The state of things to come
With arms circling, and in some cases flailing, students participate gamely in their spiritual dance class. "I breathe the song into the air," chants their teacher, "it fell to earth I know not where."
The dance, which originated in Steiner schools, is just one of the unique activities that set these bastions of alternative education apart from the mainstream.
But from this September, the Hereford Waldorf School in the village of Much Dewchurch, near Hereford, will be the first Steiner school to become a state school academy.
Its methods are a world away from the target-driven culture of many maintained schools. But as debate over the national testing regime continues, the Government is making an unprecedented bid to widen parental choice by welcoming it into the state sector.
The move comes as other Steiner advocates are gearing up for a battle over the Early Years Foundation Stage (see box). The new national curriculum for under-fives stipulates that five-year-olds should be able to write their own name among other things. But at Hereford Waldorf, children are not taught to read until seven and leave school with just three GCSEs.
Newly agreed academies have to teach the national curriculum in core subjects. But the Hereford school struck its deal before that rule was introduced and will not teach the national curriculum at all.
"The Government has never wavered in saying we want you in because you are different," says Trevor Mepham, the school's principal designate. "They have always said our curriculum is our strength. We aren't going to put that aside for a hatful of GCSEs, knowing that doing so would create an uneasy compromise of our philosophy."
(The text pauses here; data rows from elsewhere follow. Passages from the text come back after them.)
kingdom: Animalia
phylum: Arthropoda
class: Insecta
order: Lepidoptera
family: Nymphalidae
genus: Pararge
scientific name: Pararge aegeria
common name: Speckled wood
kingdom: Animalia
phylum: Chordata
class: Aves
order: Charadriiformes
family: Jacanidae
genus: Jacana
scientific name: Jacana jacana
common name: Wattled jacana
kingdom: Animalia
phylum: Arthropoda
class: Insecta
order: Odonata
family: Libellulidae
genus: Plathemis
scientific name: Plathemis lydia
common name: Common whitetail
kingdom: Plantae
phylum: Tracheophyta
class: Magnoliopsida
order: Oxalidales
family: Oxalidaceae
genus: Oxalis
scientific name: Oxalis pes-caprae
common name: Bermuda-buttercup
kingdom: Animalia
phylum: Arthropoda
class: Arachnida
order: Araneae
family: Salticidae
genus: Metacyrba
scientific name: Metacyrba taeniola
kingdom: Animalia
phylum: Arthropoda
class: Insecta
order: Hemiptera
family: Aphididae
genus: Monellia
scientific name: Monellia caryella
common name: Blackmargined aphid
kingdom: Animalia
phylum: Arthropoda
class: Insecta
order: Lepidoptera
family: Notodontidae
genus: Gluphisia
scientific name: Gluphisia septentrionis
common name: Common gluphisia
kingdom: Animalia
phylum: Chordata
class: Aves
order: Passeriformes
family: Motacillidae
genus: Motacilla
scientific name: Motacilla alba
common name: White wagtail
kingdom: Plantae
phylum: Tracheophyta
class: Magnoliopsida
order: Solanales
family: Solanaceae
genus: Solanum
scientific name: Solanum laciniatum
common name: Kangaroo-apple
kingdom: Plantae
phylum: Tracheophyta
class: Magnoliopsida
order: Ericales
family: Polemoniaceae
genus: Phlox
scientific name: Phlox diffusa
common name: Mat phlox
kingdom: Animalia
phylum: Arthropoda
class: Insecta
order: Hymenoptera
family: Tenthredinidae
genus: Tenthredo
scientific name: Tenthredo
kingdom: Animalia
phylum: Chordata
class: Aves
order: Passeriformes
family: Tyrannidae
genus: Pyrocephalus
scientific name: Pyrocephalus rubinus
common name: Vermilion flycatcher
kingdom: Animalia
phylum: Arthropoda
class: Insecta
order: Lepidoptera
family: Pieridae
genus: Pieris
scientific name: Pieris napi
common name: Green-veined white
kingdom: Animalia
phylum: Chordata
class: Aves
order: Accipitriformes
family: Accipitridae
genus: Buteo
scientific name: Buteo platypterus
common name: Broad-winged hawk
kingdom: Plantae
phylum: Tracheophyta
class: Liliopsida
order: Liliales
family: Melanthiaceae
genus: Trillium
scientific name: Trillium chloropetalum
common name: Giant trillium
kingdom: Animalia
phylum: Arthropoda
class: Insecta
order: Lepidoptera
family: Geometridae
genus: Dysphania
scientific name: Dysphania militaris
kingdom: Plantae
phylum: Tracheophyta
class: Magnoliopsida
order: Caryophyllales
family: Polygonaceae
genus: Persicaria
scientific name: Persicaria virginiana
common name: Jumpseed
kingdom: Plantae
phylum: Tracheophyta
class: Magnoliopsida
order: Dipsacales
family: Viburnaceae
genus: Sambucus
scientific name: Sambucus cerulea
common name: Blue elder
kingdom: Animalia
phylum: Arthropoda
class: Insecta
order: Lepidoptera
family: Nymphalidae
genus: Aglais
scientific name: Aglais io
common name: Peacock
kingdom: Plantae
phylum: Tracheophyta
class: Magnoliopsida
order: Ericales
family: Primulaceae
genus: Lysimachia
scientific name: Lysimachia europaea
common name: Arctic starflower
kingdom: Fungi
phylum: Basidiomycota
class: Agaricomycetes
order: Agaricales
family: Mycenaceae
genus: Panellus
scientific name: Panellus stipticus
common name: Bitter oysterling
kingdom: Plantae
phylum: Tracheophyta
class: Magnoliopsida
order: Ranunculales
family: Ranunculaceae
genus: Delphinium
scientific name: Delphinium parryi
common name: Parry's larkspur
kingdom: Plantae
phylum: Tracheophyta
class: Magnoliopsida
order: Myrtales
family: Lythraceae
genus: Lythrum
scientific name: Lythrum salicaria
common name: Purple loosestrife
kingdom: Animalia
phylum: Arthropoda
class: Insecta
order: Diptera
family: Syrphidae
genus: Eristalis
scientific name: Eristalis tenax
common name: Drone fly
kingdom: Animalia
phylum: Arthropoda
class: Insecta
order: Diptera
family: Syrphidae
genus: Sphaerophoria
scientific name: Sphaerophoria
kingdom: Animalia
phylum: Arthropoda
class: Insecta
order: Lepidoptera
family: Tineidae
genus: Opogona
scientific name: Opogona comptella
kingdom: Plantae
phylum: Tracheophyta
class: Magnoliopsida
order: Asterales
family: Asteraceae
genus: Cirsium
For pupils and teachers, that philosophy translates into a holistic approach focusing on spiritual as well as academic development.
There is a strong tradition of crafts, including book-binding and woodwork, and minimal ICT. Pupils spend time outside every day for gardening, exercise or play. There is no setting, streaming, constant assessment or hot-housing.
"If you watch a young child play, there's nothing frivolous about it," said Mr Mepham. "They are developing important qualities for the rest of their lives."
One concession the school has made is that pupils will take national tests at 11 and 14. With no national curriculum preparation or exam drilling, the results will be hotly anticipated by all sides of the testing debate.
Pupils currently take GCSEs in English literature, English language and maths, with impressive results. Last year, from a cohort of 21, just one failed to get an A* to C grade in all three subjects. Pupils also take courses accredited by the Open College Network.
When it becomes an academy for three to 16-year-olds, the school will offer five GCSEs or equivalent.
Its transformation comes as the Government announced an acceleration of the academy programme, with 243 schools due to open by 2010, ten more than planned.
Currently housed in a converted barn, a farmhouse and a collection ramshackle temporary classrooms, the Hereford school is in desperate need of new facilities.
Although it ostensibly charges fees of up to pound;4,000 a year, parents only pay what they can afford, with many making up the difference by volunteering or helping to fundraise. Lack of funds also keeps full-time teachers' salaries at just pound;14,500 a year.
Improving its humble resources is an important reason for seeking state funding, Mr Mepham admits.
"But we also don't want to be elitist," he says. "State funding will provide greater access to children who might not otherwise benefit from our approach. We are different and there are elements of good practice that we can offer."
The local council is due to rule in the next week on a planning dispute that will determine the academy's size. The school wants to expand its student roll from 270 to 330, but village residents have complained about the extra traffic that will be created.
Whatever the outcome, the school will get a pound;10 million capital budget, with the Government picking up the majority of the bill. Ministers are expected to sign off its funding agreement this month.
Greta Rushbrooke, a founding teacher who has been at the school since 1983, said it was time to change. "There has always been this label that Steiner is a bit weird," she said. "But this will let the country know how wonderful Steiner education is."
EARLY YEARS DISPUTE
Steiner schools are involved in a fierce dispute over the new curriculum for under-fives, which is due to be in place this September.
As first reported in The TES, a parents' group from Wynstones, a Gloucestershire Steiner school, is threatening to take legal action under human rights laws to protect the way their children are educated.
The Early Years Foundation Stage draws together different guidelines for educating young children and sets standards for them to reach by the age of five, including being able to write their own name and being able to read a range of words and understand some basic phonics.
The guidance will become the legal duty of all state and independent nursery schools and childminders.
Steiner schools do not teach reading until age seven, placing them in a difficult position. The importance of play is fundamental to early-years development in Steiner schools.
Armando Iannucci, the comedian and writer, this week joined a growing group of dissenters who have backed the Open EYE (early years education) campaign, which criticises the new curriculum.